Model paragraph (validity and prescription line). The coach begins by matching each component of fitness to a test that validly measures it, because an invalid test produces a precise but meaningless number. Aerobic capacity is assessed with the multistage beep test, which estimates VO2max from the level reached and can screen a whole squad cheaply; leg power with the vertical jump; agility with the timed Illinois run. Each protocol is then standardised - same surface, warm-up and equipment - so that reliability is high and a post-season re-test reflects real adaptation rather than a change in conditions. Raw scores are converted to age-and-sex normative ratings to set every athlete's baseline, and the lowest-rated component becomes the training priority: a player rated below average for aerobic capacity is prescribed an aerobic-development block, while one already rated good there maintains it and trains the weaker quality instead.
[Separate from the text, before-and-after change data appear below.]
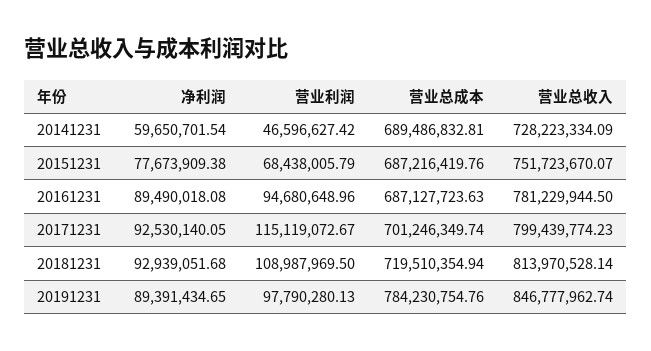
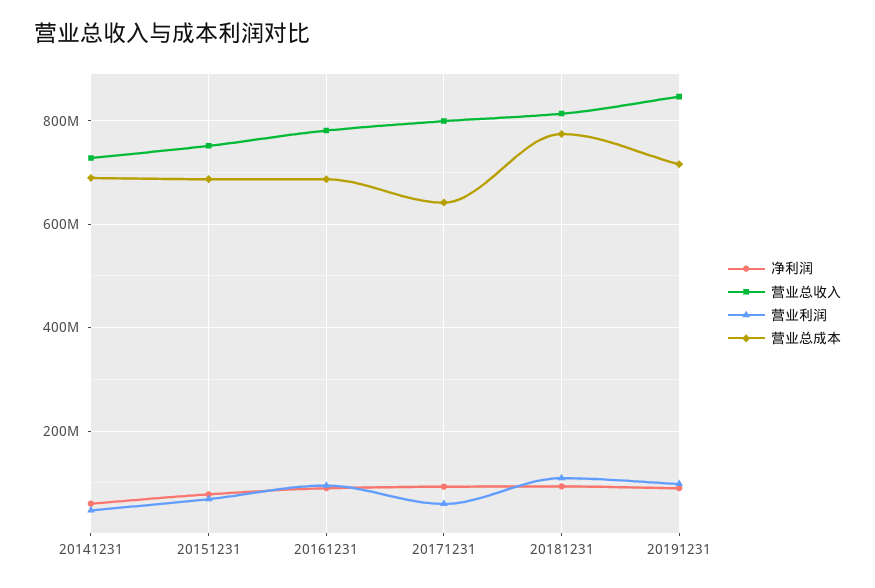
营业利润, 20171231: 115119072.67 -> 60000000
营业总成本, 20171231: 701246349.74 -> 640000000
营业总成本, 20181231: 719510354.94 -> 780000000
营业总成本, 20191231: 784230754.76 -> 720000000

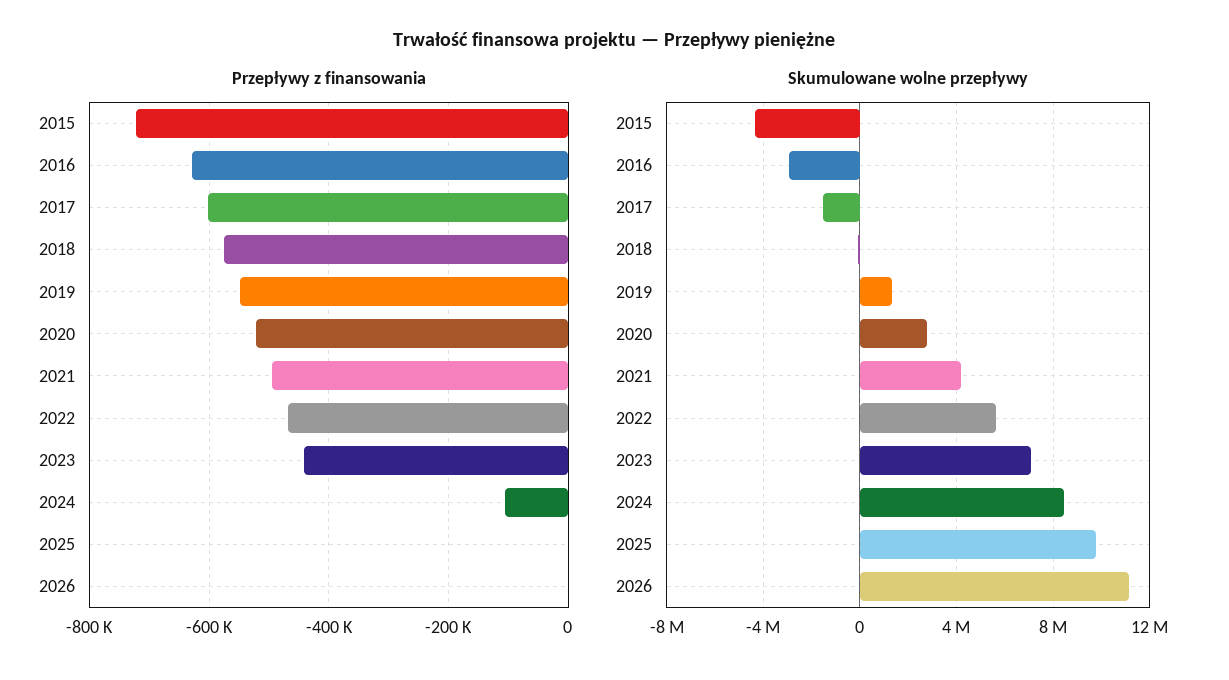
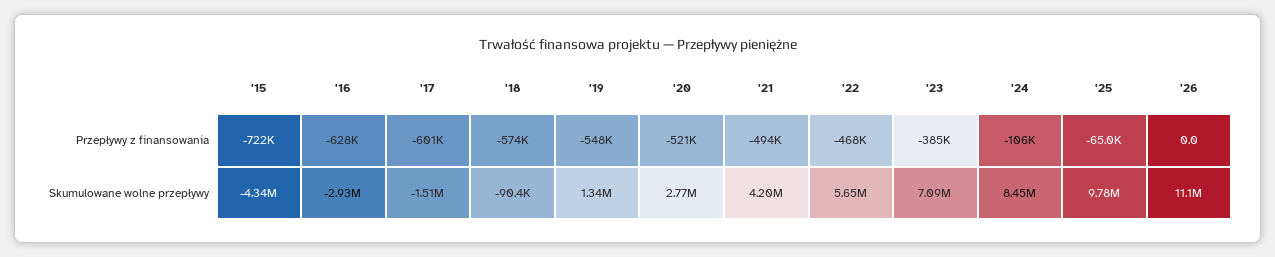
Przepływy z finansowania, 2023: -440000 -> -385000
Przepływy z finansowania, 2025: 0 -> -65000

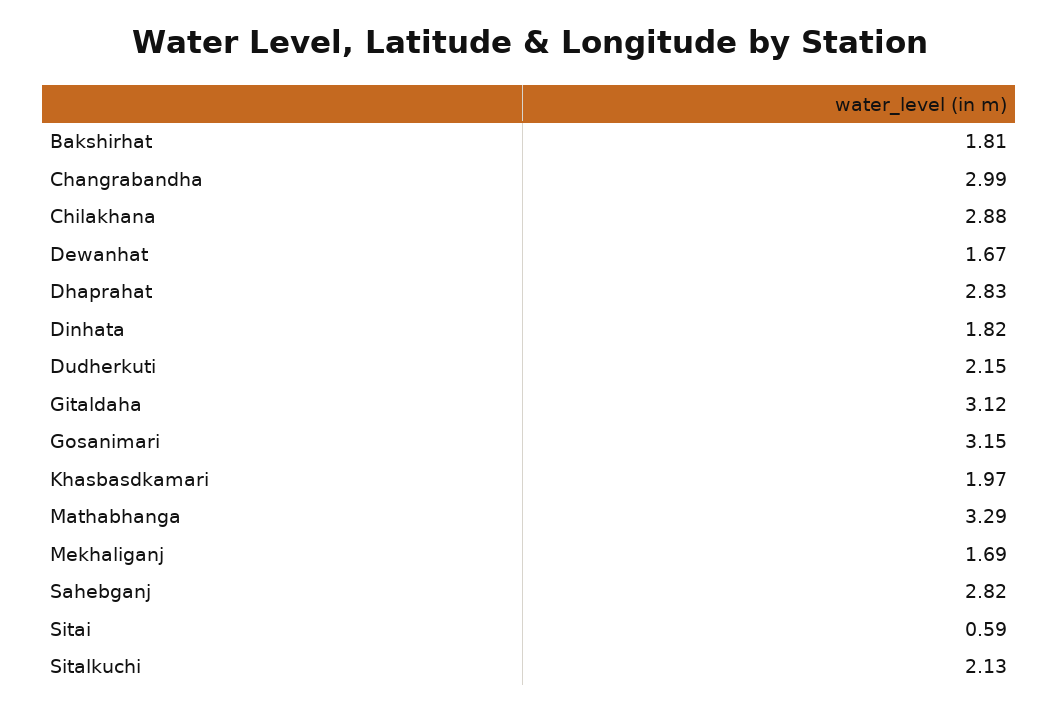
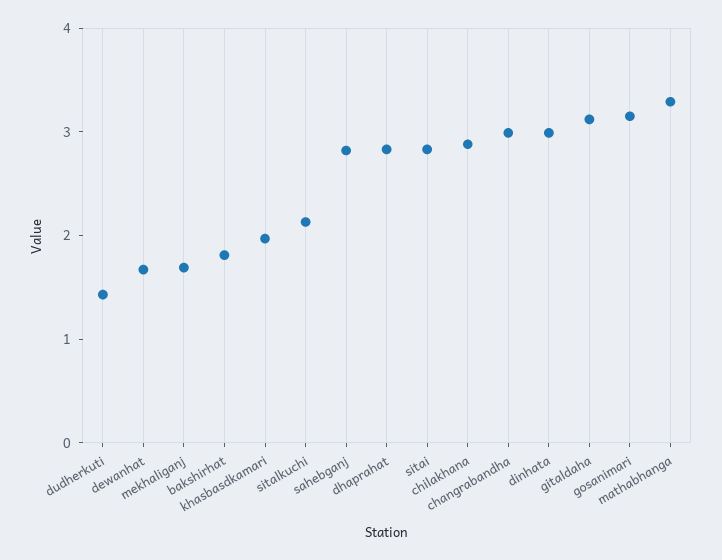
Dinhata: 1.82 -> 3
Dudherkuti: 2.15 -> 1.4
Sitai: 0.59 -> 2.8

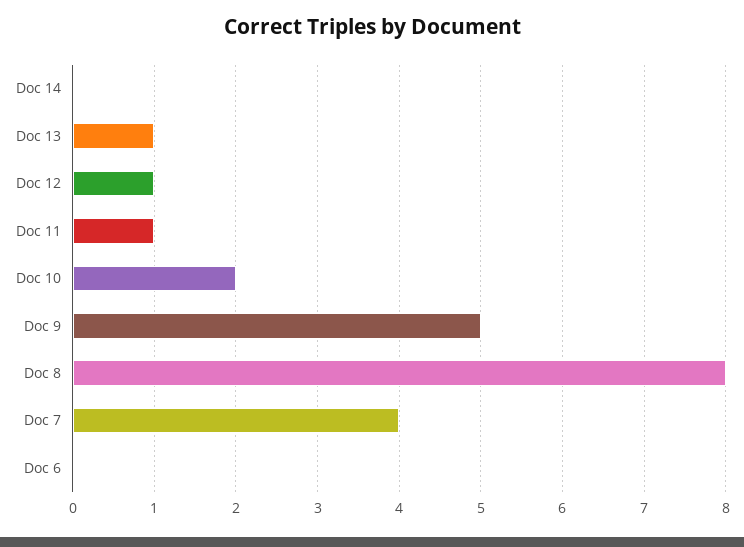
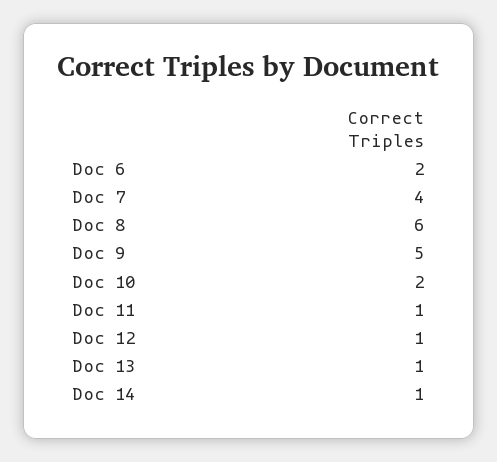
Doc 14: 0 -> 1
Doc 8: 8 -> 6
Doc 6: 0 -> 2

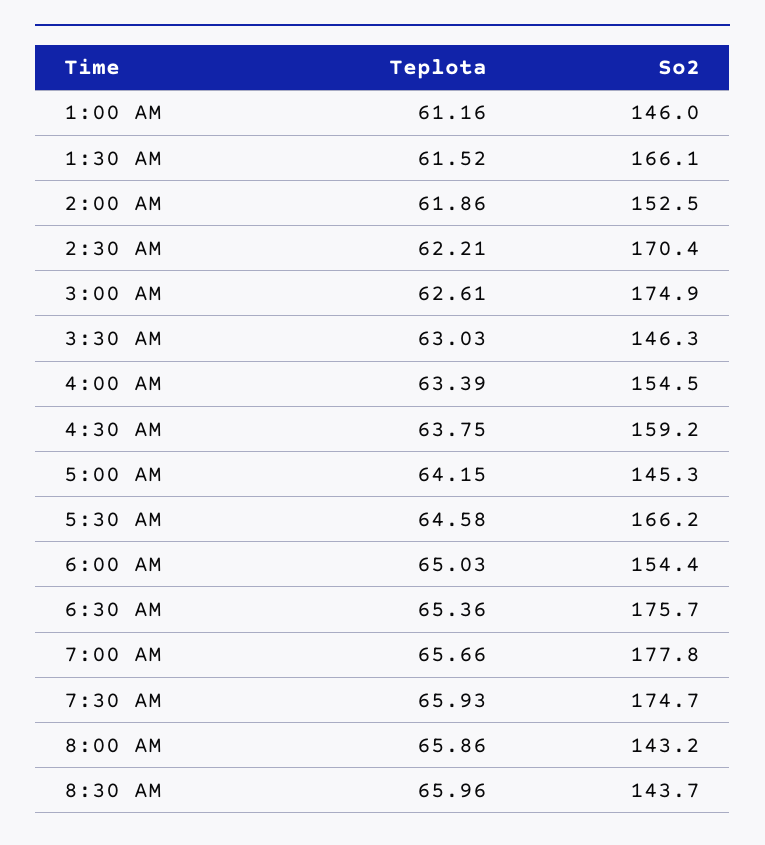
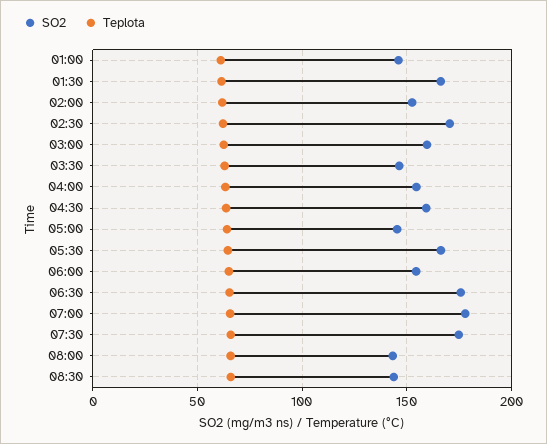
So2, 3:00 AM: 174.9 -> 160

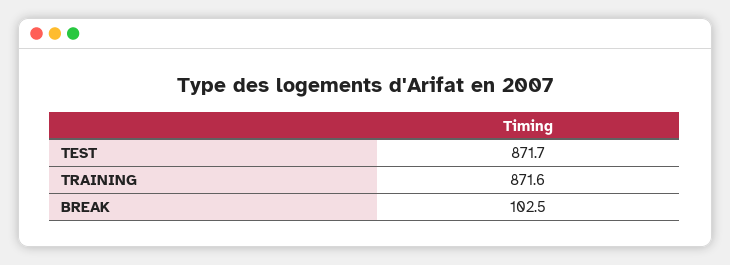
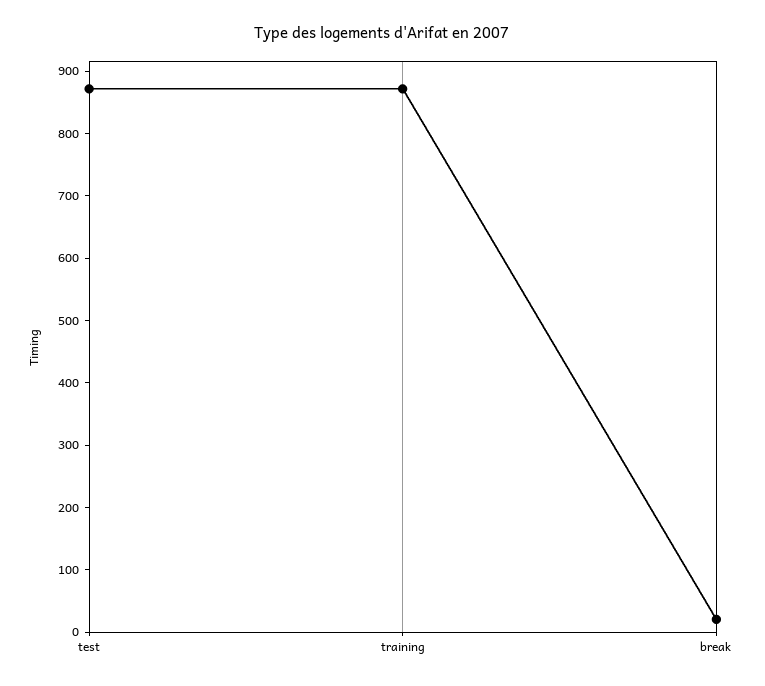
BREAK: 102.5 -> 20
The block is then re-tested, so the data both diagnoses the need and verifies the response - testing drives the prescription rather than decorating it.

Marker's note: top-band answers (1) name a valid test for several components, (2) treat validity and reliability as distinct and explain the field-vs-lab trade-off, (3) carry the chain from a test result through a normative rating to a specific prescription and a re-test, and (4) keep answering the verb - ANALYSE means show how test choice, data quality and training decisions relate. Citing a specific score-to-prescription decision (e.g. a low beep level driving an aerobic block) lifts the response above a generic list of tests.